Cassady, a Hollywood- handsome, brilliant, and mischievous former car thief, became the muse for Kerouac and other beat writers. Moriarty in "On the Road" is based on Cassady.
Museum founder Jerry Cimino 's passion for the beat writers comes through as he describes the origins of "bop spontaneous" prose for museumgoers amid the music of bebop jazz legends such as Dizzy Gillespie and Dexter Gordon.
Cimino made a call to Carolyn Cassady and her son , John (Neal died in 1968, a year before Kerouac) . John Cassady lives in San Jose and his mother happened to be visiting from England. I drove down to see them.

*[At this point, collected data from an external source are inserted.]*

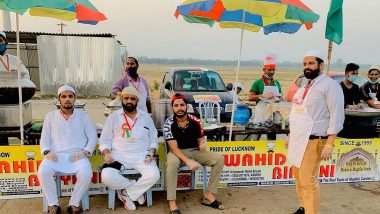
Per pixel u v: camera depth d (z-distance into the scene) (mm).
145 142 3961
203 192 4121
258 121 5250
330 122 3141
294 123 3354
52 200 3596
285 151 4582
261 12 3773
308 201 3357
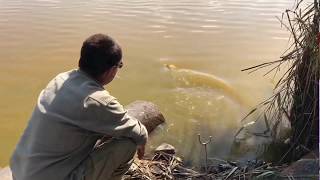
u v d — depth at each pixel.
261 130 4.95
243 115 5.34
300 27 4.04
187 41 8.11
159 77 6.50
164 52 7.52
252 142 4.72
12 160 2.90
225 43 7.97
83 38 8.32
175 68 6.80
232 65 6.91
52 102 2.76
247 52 7.49
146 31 8.75
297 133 4.41
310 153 4.10
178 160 4.32
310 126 4.27
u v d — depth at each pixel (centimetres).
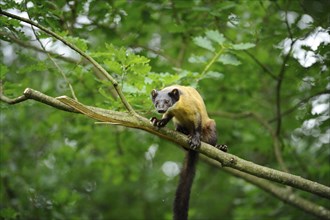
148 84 745
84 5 936
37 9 767
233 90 1175
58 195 1128
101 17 958
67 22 934
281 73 966
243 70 1125
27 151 1314
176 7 930
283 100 1227
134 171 1312
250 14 1054
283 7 964
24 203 1167
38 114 1314
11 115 1299
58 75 900
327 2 830
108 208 1609
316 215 974
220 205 1521
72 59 930
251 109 1246
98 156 1380
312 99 1016
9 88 871
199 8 889
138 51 1013
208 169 1550
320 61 868
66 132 1215
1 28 791
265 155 1288
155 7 982
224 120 1209
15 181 1226
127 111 699
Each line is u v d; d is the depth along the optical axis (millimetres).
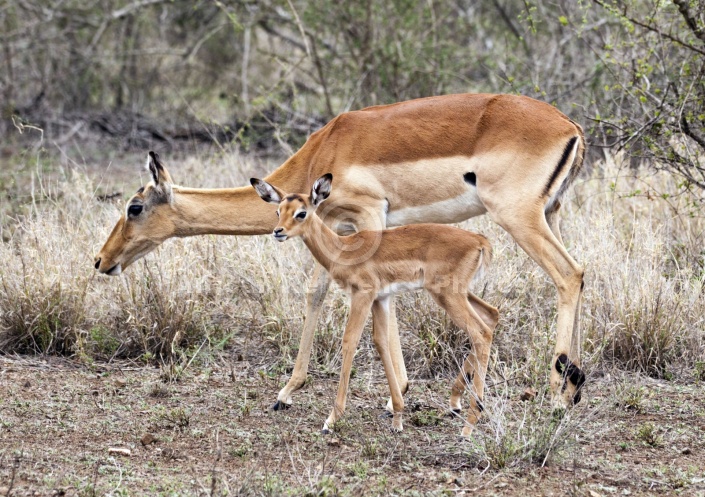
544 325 16297
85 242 18469
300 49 35125
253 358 16750
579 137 14242
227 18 36344
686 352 15977
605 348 16156
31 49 36125
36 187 25219
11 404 14086
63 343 16812
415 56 29094
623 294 16250
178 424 13391
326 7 29781
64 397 14547
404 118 14695
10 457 11930
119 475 11484
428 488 11242
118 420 13602
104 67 37750
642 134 18125
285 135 27969
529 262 17516
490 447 12133
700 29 18703
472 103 14570
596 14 28422
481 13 33656
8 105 34312
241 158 26859
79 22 37438
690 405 14211
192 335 17047
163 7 38500
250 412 14180
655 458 12227
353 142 14703
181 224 15414
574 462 11930
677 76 19891
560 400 13508
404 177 14570
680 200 19938
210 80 38688
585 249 17875
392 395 13398
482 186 14289
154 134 34000
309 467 11742
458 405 13992
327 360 16266
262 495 10734
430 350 15977
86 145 32844
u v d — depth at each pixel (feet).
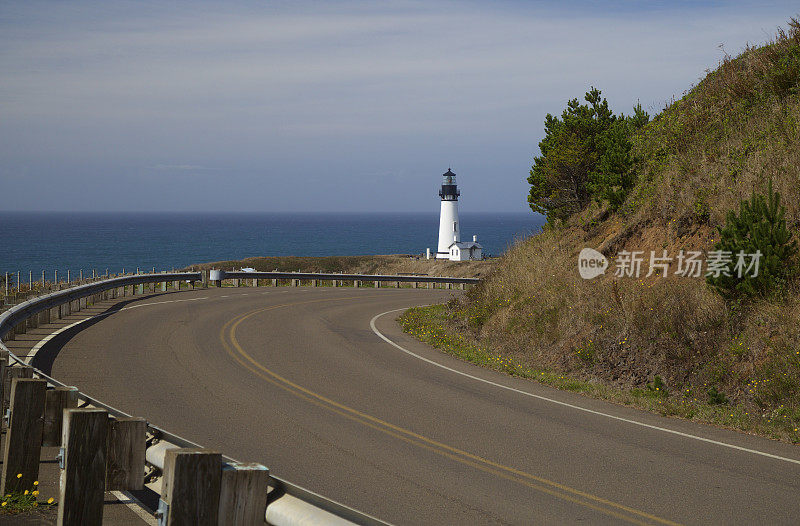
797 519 22.30
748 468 28.37
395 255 404.36
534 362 56.90
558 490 25.07
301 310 93.86
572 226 79.56
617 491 25.04
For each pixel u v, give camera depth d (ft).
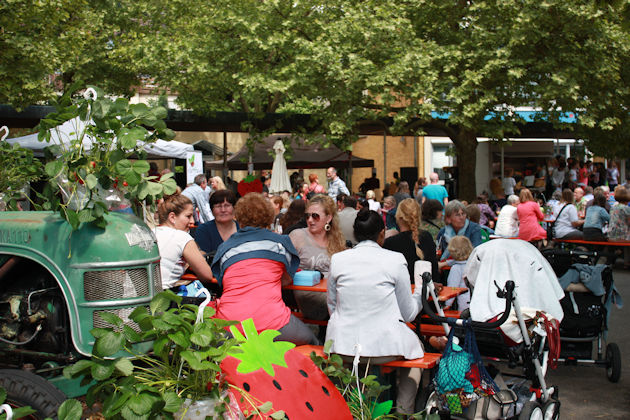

Carolyn Cassady has written her own book titled "Off the Road," which chronicles her life with Neal and an affair with Kerouac. She sat poised in a straight-back chair, backlighted by the sun, calmly elegant in her 80s.
Cassady believes most of the younger generations who seized upon "On the Road" have missed its essence.
"The kids all thought the book was to promote drugs and free love and irresponsibility, but actually Jack was so responsible and polite and passionate. That so many kids misunderstood his work, well, it just destroyed him," she said, describing Kerouac's descent into alcoholism that led to his death in 1969.
"What I always got from the book was the celebration of life, from the grass to the mountains to the rivers to the highways to apple pie," Cassady said with a laugh.
"To me it was just so inspiring, a message to appreciate everything that is free and everything that is on the road," she said. "And Jack just couldn't get enough of it."